— Goal of the exercise —
Report how many lines of the listing below contain the string "普通物理类本科". Give only the number.

— Task input —
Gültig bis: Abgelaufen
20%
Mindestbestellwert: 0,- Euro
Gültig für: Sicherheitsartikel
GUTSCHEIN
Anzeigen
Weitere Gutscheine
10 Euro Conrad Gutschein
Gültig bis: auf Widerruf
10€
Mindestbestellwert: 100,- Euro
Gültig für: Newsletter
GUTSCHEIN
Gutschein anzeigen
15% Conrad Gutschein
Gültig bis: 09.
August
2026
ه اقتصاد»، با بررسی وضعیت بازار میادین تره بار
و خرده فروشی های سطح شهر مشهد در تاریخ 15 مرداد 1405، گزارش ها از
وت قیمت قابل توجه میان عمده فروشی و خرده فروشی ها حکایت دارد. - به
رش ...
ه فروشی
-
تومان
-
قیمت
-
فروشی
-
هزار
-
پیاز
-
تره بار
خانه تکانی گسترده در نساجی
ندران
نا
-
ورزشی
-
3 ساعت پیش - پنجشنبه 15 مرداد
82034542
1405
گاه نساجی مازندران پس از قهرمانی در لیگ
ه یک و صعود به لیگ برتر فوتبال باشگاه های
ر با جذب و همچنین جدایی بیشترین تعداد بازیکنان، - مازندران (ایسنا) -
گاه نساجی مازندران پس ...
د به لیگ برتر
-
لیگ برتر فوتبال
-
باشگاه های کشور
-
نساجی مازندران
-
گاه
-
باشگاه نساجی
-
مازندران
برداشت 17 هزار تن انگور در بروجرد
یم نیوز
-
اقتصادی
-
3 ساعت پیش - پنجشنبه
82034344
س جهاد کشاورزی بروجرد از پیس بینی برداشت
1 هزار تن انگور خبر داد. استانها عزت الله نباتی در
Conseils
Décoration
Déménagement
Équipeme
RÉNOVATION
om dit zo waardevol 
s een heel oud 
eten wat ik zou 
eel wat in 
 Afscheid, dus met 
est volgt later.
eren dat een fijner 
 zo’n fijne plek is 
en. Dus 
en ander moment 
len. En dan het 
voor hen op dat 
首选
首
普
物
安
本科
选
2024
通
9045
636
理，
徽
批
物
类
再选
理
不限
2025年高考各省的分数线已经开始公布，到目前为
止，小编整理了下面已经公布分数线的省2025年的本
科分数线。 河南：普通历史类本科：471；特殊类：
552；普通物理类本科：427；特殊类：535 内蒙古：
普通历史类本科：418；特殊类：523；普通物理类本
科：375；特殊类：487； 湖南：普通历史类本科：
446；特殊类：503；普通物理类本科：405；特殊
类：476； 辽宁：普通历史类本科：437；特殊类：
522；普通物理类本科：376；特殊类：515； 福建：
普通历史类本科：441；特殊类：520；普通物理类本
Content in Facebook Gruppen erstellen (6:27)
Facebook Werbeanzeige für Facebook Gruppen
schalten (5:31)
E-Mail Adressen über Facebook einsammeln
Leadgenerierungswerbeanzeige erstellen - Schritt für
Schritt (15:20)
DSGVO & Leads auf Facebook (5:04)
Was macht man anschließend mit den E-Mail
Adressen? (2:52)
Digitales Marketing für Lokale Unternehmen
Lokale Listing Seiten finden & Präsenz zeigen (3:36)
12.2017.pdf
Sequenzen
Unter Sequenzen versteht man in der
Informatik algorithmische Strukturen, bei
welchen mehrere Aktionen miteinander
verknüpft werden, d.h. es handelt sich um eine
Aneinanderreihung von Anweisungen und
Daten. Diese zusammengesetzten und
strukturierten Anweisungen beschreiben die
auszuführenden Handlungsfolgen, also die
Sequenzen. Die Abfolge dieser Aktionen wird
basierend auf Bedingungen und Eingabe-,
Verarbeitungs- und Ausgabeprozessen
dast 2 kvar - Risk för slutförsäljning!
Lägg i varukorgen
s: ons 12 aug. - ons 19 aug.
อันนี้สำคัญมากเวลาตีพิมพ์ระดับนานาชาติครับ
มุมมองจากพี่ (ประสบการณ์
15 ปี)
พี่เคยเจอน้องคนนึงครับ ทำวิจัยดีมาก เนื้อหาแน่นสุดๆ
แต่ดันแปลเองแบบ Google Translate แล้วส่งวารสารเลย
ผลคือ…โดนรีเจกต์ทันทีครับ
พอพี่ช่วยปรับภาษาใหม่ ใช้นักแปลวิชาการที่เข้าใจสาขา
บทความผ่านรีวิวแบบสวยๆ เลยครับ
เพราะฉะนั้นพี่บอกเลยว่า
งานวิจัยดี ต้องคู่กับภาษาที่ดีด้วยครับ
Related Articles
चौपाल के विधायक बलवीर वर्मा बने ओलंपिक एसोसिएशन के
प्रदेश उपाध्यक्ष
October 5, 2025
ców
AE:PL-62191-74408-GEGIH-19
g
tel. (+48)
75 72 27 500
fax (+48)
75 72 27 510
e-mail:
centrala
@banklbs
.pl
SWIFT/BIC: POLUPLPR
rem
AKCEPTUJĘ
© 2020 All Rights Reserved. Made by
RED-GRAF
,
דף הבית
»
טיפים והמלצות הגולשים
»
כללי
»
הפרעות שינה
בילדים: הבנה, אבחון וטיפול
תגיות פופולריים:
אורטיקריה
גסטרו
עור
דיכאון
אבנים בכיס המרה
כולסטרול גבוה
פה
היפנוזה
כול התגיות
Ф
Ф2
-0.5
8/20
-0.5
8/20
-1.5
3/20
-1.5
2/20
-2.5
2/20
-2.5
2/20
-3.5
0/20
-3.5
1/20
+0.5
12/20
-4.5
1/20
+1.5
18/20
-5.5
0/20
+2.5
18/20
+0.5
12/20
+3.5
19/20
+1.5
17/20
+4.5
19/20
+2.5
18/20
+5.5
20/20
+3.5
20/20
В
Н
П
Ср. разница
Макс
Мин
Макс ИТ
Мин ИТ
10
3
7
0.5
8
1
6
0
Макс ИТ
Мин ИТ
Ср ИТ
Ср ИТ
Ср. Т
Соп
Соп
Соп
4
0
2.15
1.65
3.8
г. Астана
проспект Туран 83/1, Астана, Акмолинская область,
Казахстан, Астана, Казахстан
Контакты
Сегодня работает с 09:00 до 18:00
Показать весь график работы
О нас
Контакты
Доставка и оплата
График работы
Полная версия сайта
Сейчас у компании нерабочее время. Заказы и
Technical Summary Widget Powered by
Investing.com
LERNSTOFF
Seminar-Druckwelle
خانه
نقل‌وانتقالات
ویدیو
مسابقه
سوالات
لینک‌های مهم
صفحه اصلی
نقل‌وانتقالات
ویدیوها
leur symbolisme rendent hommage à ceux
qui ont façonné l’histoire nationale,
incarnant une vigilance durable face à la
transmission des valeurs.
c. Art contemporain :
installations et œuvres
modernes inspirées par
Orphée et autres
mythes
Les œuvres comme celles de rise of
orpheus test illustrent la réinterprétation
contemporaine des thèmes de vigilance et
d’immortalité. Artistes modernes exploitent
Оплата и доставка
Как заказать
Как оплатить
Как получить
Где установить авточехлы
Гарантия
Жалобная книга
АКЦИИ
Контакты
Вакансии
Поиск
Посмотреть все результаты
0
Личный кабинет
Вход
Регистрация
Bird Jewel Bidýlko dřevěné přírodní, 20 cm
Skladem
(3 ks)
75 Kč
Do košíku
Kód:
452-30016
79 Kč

— Answer for the task —
3